Copy whichever lines of the data hold the word "common".

------------------------------

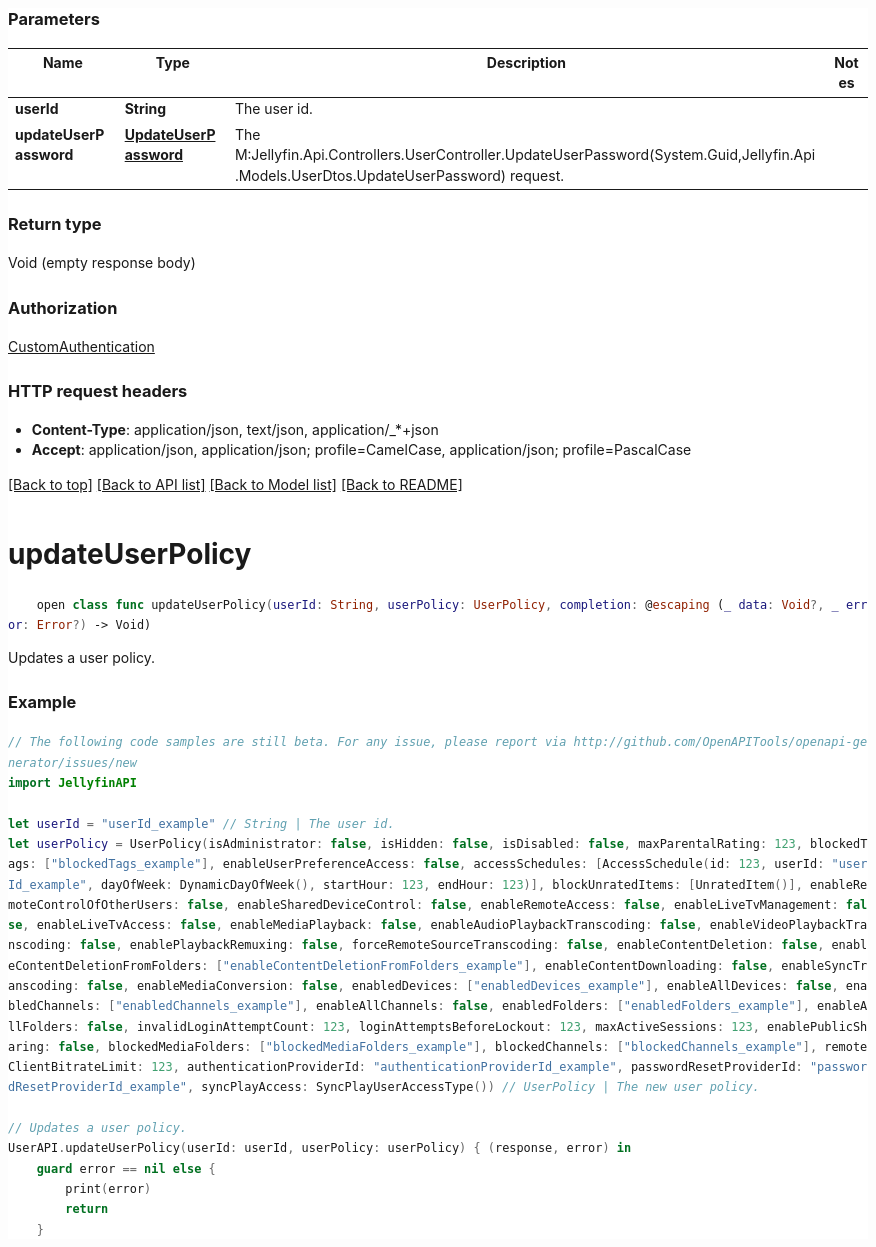 ### Parameters

Name | Type | Description  | Notes
------------- | ------------- | ------------- | -------------
 **userId** | **String** | The user id. | 
 **updateUserPassword** | [**UpdateUserPassword**](UpdateUserPassword.md) | The M:Jellyfin.Api.Controllers.UserController.UpdateUserPassword(System.Guid,Jellyfin.Api.Models.UserDtos.UpdateUserPassword) request. | 

### Return type

Void (empty response body)

### Authorization

[CustomAuthentication](../README.md#CustomAuthentication)

### HTTP request headers

 - **Content-Type**: application/json, text/json, application/_*+json
 - **Accept**: application/json, application/json; profile=CamelCase, application/json; profile=PascalCase

[[Back to top]](#) [[Back to API list]](../README.md#documentation-for-api-endpoints) [[Back to Model list]](../README.md#documentation-for-models) [[Back to README]](../README.md)

# **updateUserPolicy**
```swift
    open class func updateUserPolicy(userId: String, userPolicy: UserPolicy, completion: @escaping (_ data: Void?, _ error: Error?) -> Void)
```

Updates a user policy.

### Example
```swift
// The following code samples are still beta. For any issue, please report via http://github.com/OpenAPITools/openapi-generator/issues/new
import JellyfinAPI

let userId = "userId_example" // String | The user id.
let userPolicy = UserPolicy(isAdministrator: false, isHidden: false, isDisabled: false, maxParentalRating: 123, blockedTags: ["blockedTags_example"], enableUserPreferenceAccess: false, accessSchedules: [AccessSchedule(id: 123, userId: "userId_example", dayOfWeek: DynamicDayOfWeek(), startHour: 123, endHour: 123)], blockUnratedItems: [UnratedItem()], enableRemoteControlOfOtherUsers: false, enableSharedDeviceControl: false, enableRemoteAccess: false, enableLiveTvManagement: false, enableLiveTvAccess: false, enableMediaPlayback: false, enableAudioPlaybackTranscoding: false, enableVideoPlaybackTranscoding: false, enablePlaybackRemuxing: false, forceRemoteSourceTranscoding: false, enableContentDeletion: false, enableContentDeletionFromFolders: ["enableContentDeletionFromFolders_example"], enableContentDownloading: false, enableSyncTranscoding: false, enableMediaConversion: false, enabledDevices: ["enabledDevices_example"], enableAllDevices: false, enabledChannels: ["enabledChannels_example"], enableAllChannels: false, enabledFolders: ["enabledFolders_example"], enableAllFolders: false, invalidLoginAttemptCount: 123, loginAttemptsBeforeLockout: 123, maxActiveSessions: 123, enablePublicSharing: false, blockedMediaFolders: ["blockedMediaFolders_example"], blockedChannels: ["blockedChannels_example"], remoteClientBitrateLimit: 123, authenticationProviderId: "authenticationProviderId_example", passwordResetProviderId: "passwordResetProviderId_example", syncPlayAccess: SyncPlayUserAccessType()) // UserPolicy | The new user policy.

// Updates a user policy.
UserAPI.updateUserPolicy(userId: userId, userPolicy: userPolicy) { (response, error) in
    guard error == nil else {
        print(error)
        return
    }
```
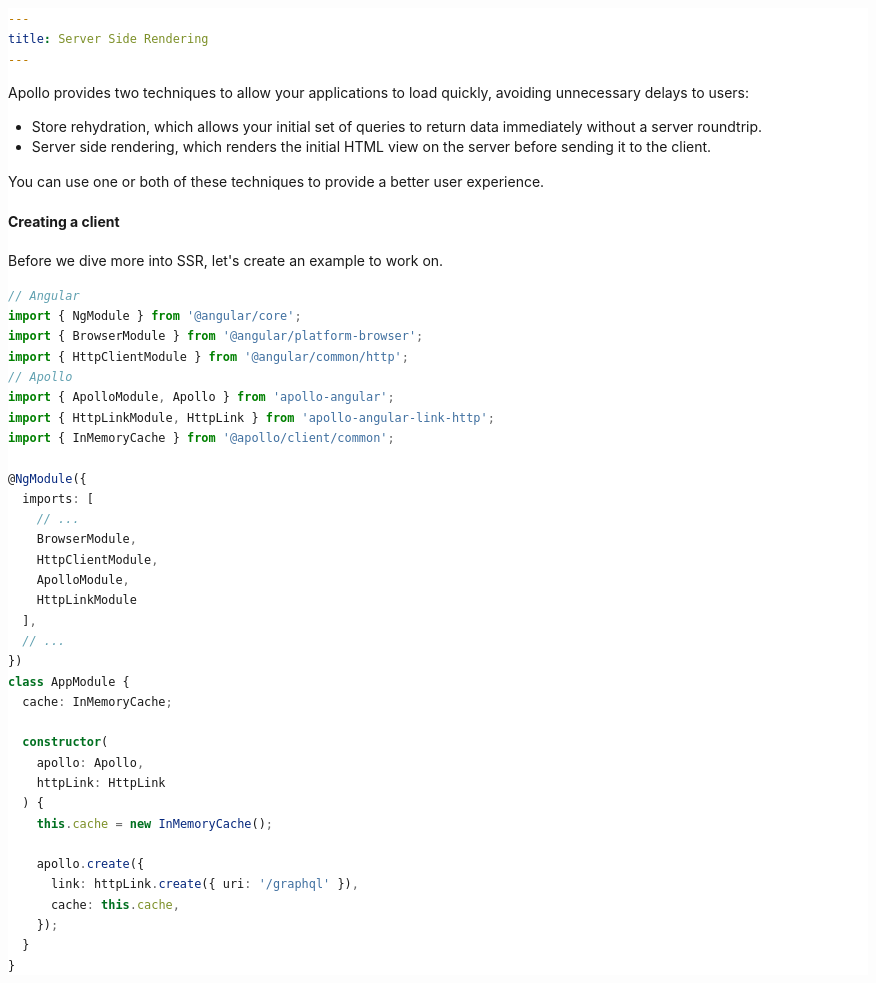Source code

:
 ```yaml
---
title: Server Side Rendering
---
```


Apollo provides two techniques to allow your applications to load quickly, avoiding unnecessary delays to users:

- Store rehydration, which allows your initial set of queries to return data immediately without a server roundtrip.
- Server side rendering, which renders the initial HTML view on the server before sending it to the client.

You can use one or both of these techniques to provide a better user experience.

#### Creating a client

Before we dive more into SSR, let's create an example to work on.

```ts
// Angular
import { NgModule } from '@angular/core';
import { BrowserModule } from '@angular/platform-browser';
import { HttpClientModule } from '@angular/common/http';
// Apollo
import { ApolloModule, Apollo } from 'apollo-angular';
import { HttpLinkModule, HttpLink } from 'apollo-angular-link-http';
import { InMemoryCache } from '@apollo/client/common';

@NgModule({
  imports: [
    // ...
    BrowserModule,
    HttpClientModule,
    ApolloModule,
    HttpLinkModule
  ],
  // ...
})
class AppModule {
  cache: InMemoryCache;

  constructor(
    apollo: Apollo,
    httpLink: HttpLink
  ) {
    this.cache = new InMemoryCache();

    apollo.create({
      link: httpLink.create({ uri: '/graphql' }),
      cache: this.cache,
    });
  }
}
```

------------------------------

_The answer:_
import { HttpClientModule } from '@angular/common/http';
import { InMemoryCache } from '@apollo/client/common';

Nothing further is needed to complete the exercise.